For they reach the Oasis, they reach the golden pyramid a split second before the sun hits it (at which time Alex would have died), so the bracelet comes loose.  Imhotep says that the bracelet is the key to the Scorpion King, but he must have passed it right by as he walked into the temple.  One of his underlings grabs it and unlocks their foe.  And then he wanders around whimpering for the rest of the film until he is killed.  

Evie is killed, and I am surprised that it took her son so long to realize that the book of the dead could bring her back.  O'Connell goes off in a rage to confront Imhotep, and they battle it out in a sword fight that goes on and on, with each player getting smacked around and around.  The choreography for the fights was incredible.  I liked the stylistic rendition of movements throughout, as the foreground seems to move so much faster than the background.  I thought it was terrific.  

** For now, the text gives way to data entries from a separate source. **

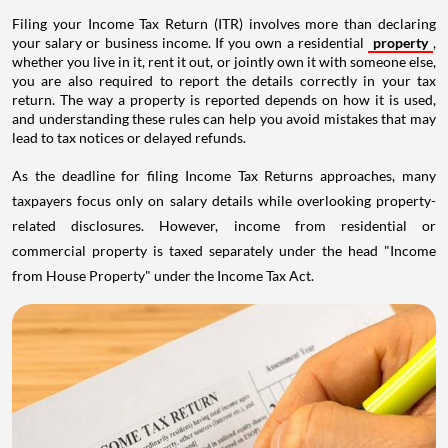
Filing your Income Tax Return (ITR) involves more than declaring
your salary or business income. If you own a residential
property
,
whether you live in it, rent it out, or jointly own it with someone else,
you are also required to report the details correctly in your tax
return. The way a property is reported depends on how it is used,
and understanding these rules can help you avoid mistakes that may
lead to tax notices or delayed refunds.
As the deadline for filing Income Tax Returns approaches, many
taxpayers focus only on salary details while overlooking property-
related disclosures. However, income from residential or
commercial property is taxed separately under the head "Income
from House Property" under the Income Tax Act.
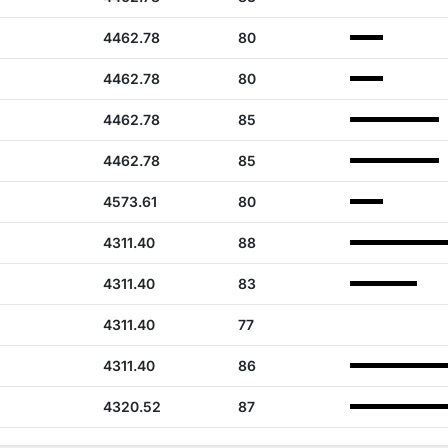
4462.78
80
4462.78
80
4462.78
85
4462.78
85
4573.61
80
4311.40
88
4311.40
83
4311.40
77
4311.40
86
4320.52
87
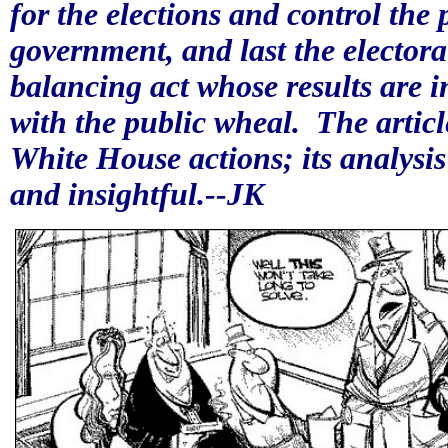
for the elections and control the p
government, and last the electora
balancing act whose results are i
with the public wheal.
The artic
White House actions; its analysis
and insightful.--JK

But the best fight scenes were two fought by Evie and Ancksu-Namun.  Evie has been having dreams, and when she fights, she uses techniques that she has never learned.  It turns out she was the daughter of the Pharaoh, and protector of the bracelet of the Scorpion King.  She has awakened, remembered the old ways in a dream sequence that shows her fighting the Pharaoh's fiancÚ in mock battle.  The hand-to-hand and the sword-to-sword were wonderful.  Almost as good was their fight in the pyramid in the "present".  Evie gets the winning strike this time by using some of her husband's techniques (specifically, a head-butt!).  

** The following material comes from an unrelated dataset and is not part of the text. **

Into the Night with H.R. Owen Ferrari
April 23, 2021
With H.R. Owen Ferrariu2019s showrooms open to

The only place where the effects let us down are in the climactic battle with the Scorpion King.  He looked totally fake, and absurd, as well.  And it was way too easy to stay one step ahead of him.  How convenient for all of them that Annubis took away Imhotep's magical powers before he went into battle.  O'Connell, of course, strikes the killing blow, thus gaining control of the army, and sending them back "to hell".  

And thus follows one of the best effects of the entire movie, a subtle, split second moment that looked like it was created with care and love.  Throughout the whole chase, while the heroes are in the blimp, an army of hundreds of thousands of Magi are following them, told where to converge by their General's falcon.  We saw the General in the last film, where he was terrific, and here he is even better.  But the army encounters Annubis's army of the undead, and in a spectacular battle (which made The Phantom Menace's similar droid battle look orderly), and by the end of it, the undead army is destroyed (when they turn to dust it's really, really neat) and there are a couple of dozen Magi (but I saw no dead lying around).  A great battle, indeed.  But of course, that was only the vanguard of the force Annubis has at his command.  It all looks bleak, but the Magi stand their ground.  And as they are upon one another, the entire army of Annubis is turned to dust.  A thick, black cloud breezes over the remaining Magi.  And that was worth waiting the whole movie for.  

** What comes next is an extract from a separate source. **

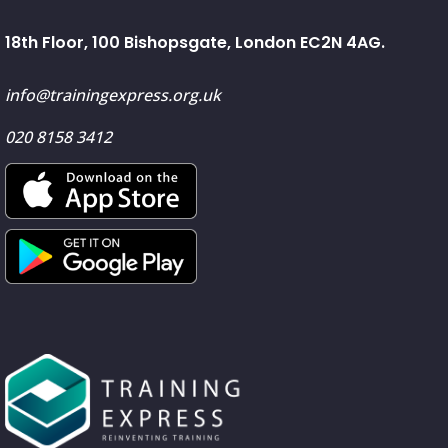
18th Floor, 100 Bishopsgate, London EC2N 4AG.
info@trainingexpress.org.uk
020 8158 3412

Aside from the frenetic pace, which kept me on the edge of my seat the whole time, and the great effects, which kept me gasping in awe, there is not much story, and not even that much characterization.  O'Connell sports a tattoo (where none was before, I believe), and accepts that he also lived at one time in ancient Egypt in another life, which doesn't fit with the last movie.  The continuity was terrible.  So I expect that if I see this movie a second time, it will not be so great.  But this time, I overlook the way these people can outrun a raging torrent of water, the way Alex escapes captivity on the train (through a toilet!) and makes an emergency stop in front of the ruins they are supposed to meet at (why weren't they ready to stop before then, and why didn't they continue to the next stop by train?).  Putting Imhotep's face in the water was neat, but not as cool as when it was in the sand in The Mummy.

But the fun is not in the analysis, not in the coincidences and contrived conditions that connect this movie.  I enjoyed the thrills, and especially the effects.  Imhotep was animated even better this time around, from the terrific rendering he had the last time around.  Coming away from this movie, I felt truly entertained.